Frank J. Tassone is the host of dVerse for Haibun Monday. Frank says:
What is worth remembering? Why are some events so important that we need to memorialize them, while others we can let slip away? How do we truly honor whom, or what, we want to remember?
Using this broad lens of memorial, write a haibun that alludes to the concept of memorial in some way. For those new to haibun, the form consists of one to a few paragraphs of prose—usually written in the present tense—that evoke an experience and are often non-fictional/autobiographical. They are followed (or preceded) by haiku—nature-based, with a seasonal image—that complement, without directly repeating, what the prose has stated.
My great-grandparents lived in a patchwork house of seven cottages, moved up from the lake a mile away, across the railroad tracks, and joined together.
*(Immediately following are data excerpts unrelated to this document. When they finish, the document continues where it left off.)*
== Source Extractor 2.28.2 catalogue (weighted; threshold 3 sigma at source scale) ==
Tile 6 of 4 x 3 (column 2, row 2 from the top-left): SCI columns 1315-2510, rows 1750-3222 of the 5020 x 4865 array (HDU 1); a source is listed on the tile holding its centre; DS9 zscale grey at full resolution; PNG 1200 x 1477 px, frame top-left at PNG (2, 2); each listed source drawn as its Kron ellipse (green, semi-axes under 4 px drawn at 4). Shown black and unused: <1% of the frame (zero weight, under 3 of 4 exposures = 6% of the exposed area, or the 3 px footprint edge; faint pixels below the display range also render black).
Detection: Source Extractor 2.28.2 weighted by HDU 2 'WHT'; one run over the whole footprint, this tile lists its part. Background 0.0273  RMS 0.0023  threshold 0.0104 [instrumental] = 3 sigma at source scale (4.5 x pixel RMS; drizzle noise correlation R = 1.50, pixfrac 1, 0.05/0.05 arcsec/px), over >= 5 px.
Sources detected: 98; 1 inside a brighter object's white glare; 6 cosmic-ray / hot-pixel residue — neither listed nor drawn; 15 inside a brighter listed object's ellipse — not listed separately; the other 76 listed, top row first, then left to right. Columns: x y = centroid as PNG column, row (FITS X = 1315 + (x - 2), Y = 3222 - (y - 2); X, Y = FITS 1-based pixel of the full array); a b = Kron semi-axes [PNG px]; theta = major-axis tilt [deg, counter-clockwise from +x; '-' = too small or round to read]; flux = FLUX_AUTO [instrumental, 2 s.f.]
The house was set at the bottom of two hills, in marshland. They had seven children, six boys and a girl. My grandfather was one of the boys, and he and my grandmother inherited the house after moving in when great-father died and took care of great-grandmother until she passed.
The house was a beehive of activity most days with the various great uncles and aunts visiting. The coffee pot was always on. Many a game of cribbage and pinochle were played at that table. I remember my grandpa being a sore loser. Not only did grandpa’s side visit, but grandma’s brothers and sisters did also. A couple of the great uncles worked the ships that traveled the Great Lakes and would sleep there when on shore leave.
Across the marsh is a hill where the cemetery is located. Grandpa and grandma bought graves at a place where the cemetery looked over their house. They are buried there, side by side. Many of the aunts and uncles are buried there also. At least a few of them served in the military from each generation. As kids we had a path through the marsh to get to the cemetery and would seek out the gravestones of our dead relatives. The house and people are gone now.